Até crise à política
do fim dos anos 80, o Panamá teve uma economia bastante
próspera baseada a agricultura, na indústria
ligeira, o sector dos serviços e os rendimentos do
canal do Panamá. A metade da superfície do país
é consagrada à agricultura. As principais culturas
que servem à exportação são: a
bengala à açúcar, o café e a banana.
Há também grandes colheitas de arrozes, de milho
e de feijões para o consumo do país. O sector
da criação está a igualmente desenvolver-se
rapidamente. O Panamá tem grandes reservas de mogno,
além das reservas de pesca sobretudo dos camarões.

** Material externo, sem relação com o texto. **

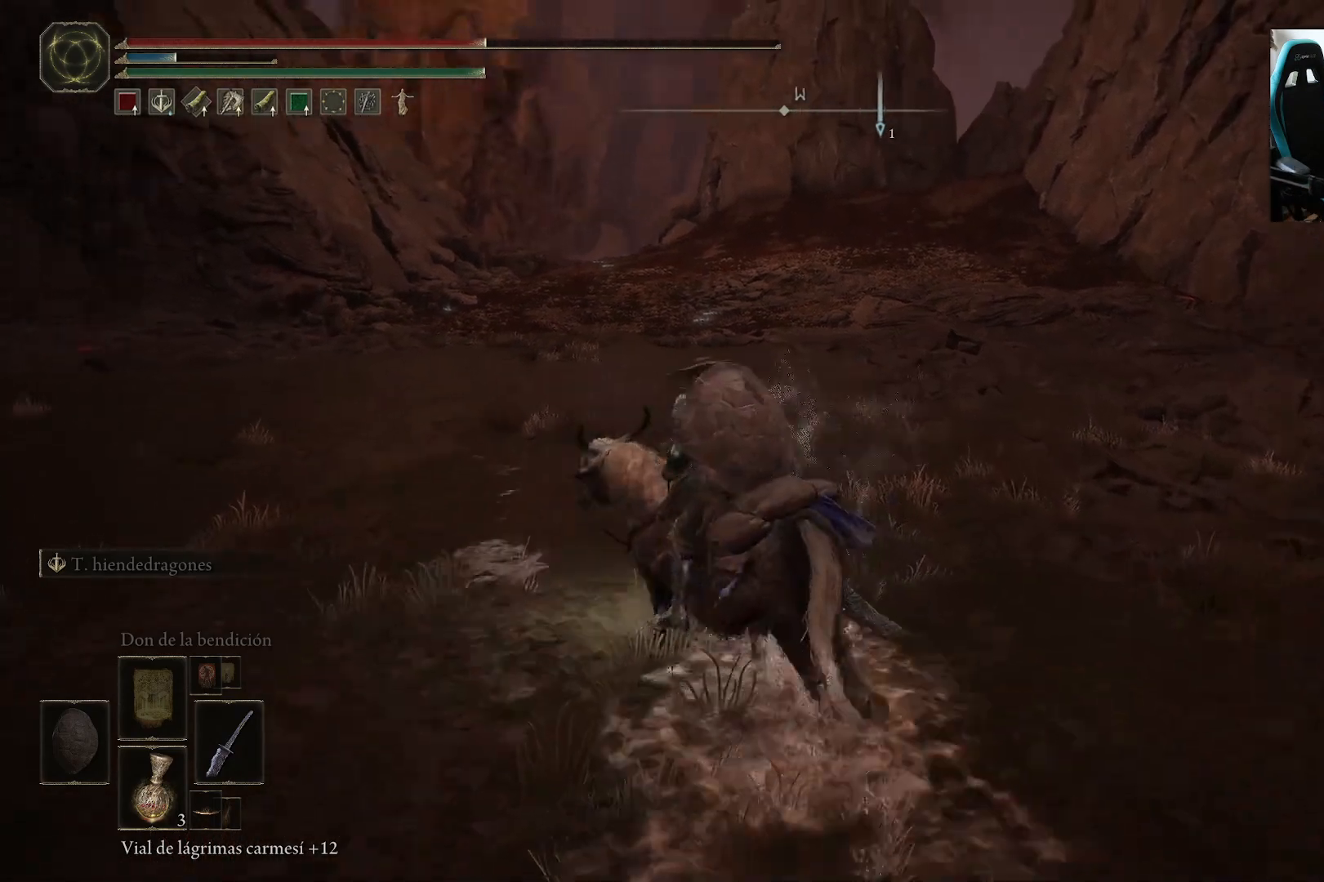
{"dt_ms": 500, "buttons": [], "left_stick": "left", "right_stick": "left", "events": []}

As principais indústrias são as a da transformação
dos alimentos, a confecção de vestuários,
o papel e os materiais de construções. O Panamá
exporta petróleo refinado. Os outros pontos fortes
da economia são as zonas de livre comércio em
redor do canal, sobretudo a de Colón, e as facilidades
para escavar as embarcações que têm falsas
bandeiras panamianas. Os rendimentos graças ao trânsito
no canal, os rendimentos obtidos graças ao turismo
e os benefícios produzidos pelo Banco Secreto Panamiano,
completam o panorama económico do país. O Governo
começou no início dos anos 90 processos de racionalização
da economia que inclui a privatização das antigas
empresas públicas e a redução das despesas
públicas a nível da segurança social.
O Panamá é membro do Banco Interaméricaine
de Desenvolvimento e os seus principais parceiros comerciais
são os Estados Unidos, o Japão, a Espanha, o
Costa Rica e a Alemanha.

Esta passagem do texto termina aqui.